Each line from the one containing "List each element's" to the end of the records below should be restated word for word; please leave out all other lines.

(Document structure recognition data)
:::
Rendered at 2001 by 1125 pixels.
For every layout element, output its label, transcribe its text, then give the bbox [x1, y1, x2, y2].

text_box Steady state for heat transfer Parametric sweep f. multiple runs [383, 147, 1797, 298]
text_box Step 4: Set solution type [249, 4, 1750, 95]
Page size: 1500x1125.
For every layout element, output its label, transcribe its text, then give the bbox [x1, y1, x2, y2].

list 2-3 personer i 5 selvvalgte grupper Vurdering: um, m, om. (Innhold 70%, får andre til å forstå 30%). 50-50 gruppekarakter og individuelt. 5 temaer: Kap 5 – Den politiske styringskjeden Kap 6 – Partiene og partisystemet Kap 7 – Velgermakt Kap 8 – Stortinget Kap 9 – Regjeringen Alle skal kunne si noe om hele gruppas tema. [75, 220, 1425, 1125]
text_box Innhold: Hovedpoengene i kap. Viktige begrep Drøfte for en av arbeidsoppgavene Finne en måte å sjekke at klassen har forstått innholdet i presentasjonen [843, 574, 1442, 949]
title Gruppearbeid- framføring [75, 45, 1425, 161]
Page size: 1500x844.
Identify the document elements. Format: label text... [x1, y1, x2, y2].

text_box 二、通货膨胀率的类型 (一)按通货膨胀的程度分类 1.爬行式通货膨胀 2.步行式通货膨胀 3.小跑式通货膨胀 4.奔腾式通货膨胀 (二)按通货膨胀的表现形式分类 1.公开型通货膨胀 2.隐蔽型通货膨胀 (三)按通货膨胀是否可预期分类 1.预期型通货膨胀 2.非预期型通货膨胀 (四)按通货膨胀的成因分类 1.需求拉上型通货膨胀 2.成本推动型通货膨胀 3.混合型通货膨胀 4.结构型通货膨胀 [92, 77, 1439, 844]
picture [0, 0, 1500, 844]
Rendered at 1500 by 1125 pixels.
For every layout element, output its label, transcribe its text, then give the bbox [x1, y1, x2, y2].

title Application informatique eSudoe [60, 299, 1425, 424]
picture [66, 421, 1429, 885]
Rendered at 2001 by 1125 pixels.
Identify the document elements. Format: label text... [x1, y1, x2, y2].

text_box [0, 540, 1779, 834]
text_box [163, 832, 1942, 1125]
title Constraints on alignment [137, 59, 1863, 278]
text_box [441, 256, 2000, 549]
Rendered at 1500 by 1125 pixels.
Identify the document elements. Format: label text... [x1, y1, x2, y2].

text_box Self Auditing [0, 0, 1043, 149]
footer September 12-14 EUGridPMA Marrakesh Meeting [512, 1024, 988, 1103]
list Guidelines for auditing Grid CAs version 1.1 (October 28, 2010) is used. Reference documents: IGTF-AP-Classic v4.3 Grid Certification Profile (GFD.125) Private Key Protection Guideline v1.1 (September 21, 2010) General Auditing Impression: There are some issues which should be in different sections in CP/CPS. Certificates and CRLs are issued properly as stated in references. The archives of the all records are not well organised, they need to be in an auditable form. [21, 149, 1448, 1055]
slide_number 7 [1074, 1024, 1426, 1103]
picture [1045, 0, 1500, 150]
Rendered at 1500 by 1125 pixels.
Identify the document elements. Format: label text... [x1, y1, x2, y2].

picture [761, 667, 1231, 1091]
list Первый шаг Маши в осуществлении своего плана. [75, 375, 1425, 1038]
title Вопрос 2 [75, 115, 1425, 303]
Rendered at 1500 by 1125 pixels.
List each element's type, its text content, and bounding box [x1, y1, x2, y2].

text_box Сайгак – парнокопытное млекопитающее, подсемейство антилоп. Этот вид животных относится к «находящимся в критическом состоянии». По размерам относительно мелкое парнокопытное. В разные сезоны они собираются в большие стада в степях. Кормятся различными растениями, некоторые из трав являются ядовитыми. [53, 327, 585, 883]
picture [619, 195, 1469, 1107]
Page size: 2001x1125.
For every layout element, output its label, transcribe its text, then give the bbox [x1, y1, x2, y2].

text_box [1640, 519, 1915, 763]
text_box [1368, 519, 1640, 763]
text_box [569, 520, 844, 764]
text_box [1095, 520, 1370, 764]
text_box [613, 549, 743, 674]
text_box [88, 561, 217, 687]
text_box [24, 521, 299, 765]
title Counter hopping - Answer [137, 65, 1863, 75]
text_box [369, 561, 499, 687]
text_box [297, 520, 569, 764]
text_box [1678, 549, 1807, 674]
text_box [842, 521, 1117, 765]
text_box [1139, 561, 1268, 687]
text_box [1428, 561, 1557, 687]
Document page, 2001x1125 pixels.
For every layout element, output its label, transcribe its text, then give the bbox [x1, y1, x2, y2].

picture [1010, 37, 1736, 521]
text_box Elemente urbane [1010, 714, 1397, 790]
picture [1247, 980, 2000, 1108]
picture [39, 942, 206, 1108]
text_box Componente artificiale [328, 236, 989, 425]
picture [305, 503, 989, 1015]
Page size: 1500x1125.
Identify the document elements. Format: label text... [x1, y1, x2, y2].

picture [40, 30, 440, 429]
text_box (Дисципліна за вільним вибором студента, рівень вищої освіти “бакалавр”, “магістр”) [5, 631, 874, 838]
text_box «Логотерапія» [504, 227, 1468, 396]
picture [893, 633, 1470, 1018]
:::
[Answer to this exercise]:
List each element's type, its text content, and bounding box [x1, y1, x2, y2].

text_box Сайгак – парнокопытное млекопитающее, подсемейство антилоп. Этот вид животных относится к «находящимся в критическом состоянии». По размерам относительно мелкое парнокопытное. В разные сезоны они собираются в большие стада в степях. Кормятся различными растениями, некоторые из трав являются ядовитыми. [53, 327, 585, 883]
picture [619, 195, 1469, 1107]
Page size: 2001x1125.
For every layout element, output its label, transcribe its text, then give the bbox [x1, y1, x2, y2].

text_box [1640, 519, 1915, 763]
text_box [1368, 519, 1640, 763]
text_box [569, 520, 844, 764]
text_box [1095, 520, 1370, 764]
text_box [613, 549, 743, 674]
text_box [88, 561, 217, 687]
text_box [24, 521, 299, 765]
title Counter hopping - Answer [137, 65, 1863, 75]
text_box [369, 561, 499, 687]
text_box [297, 520, 569, 764]
text_box [1678, 549, 1807, 674]
text_box [842, 521, 1117, 765]
text_box [1139, 561, 1268, 687]
text_box [1428, 561, 1557, 687]
Document page, 2001x1125 pixels.
For every layout element, output its label, transcribe its text, then give the bbox [x1, y1, x2, y2].

picture [1010, 37, 1736, 521]
text_box Elemente urbane [1010, 714, 1397, 790]
picture [1247, 980, 2000, 1108]
picture [39, 942, 206, 1108]
text_box Componente artificiale [328, 236, 989, 425]
picture [305, 503, 989, 1015]
Page size: 1500x1125.
Identify the document elements. Format: label text... [x1, y1, x2, y2].

picture [40, 30, 440, 429]
text_box (Дисципліна за вільним вибором студента, рівень вищої освіти “бакалавр”, “магістр”) [5, 631, 874, 838]
text_box «Логотерапія» [504, 227, 1468, 396]
picture [893, 633, 1470, 1018]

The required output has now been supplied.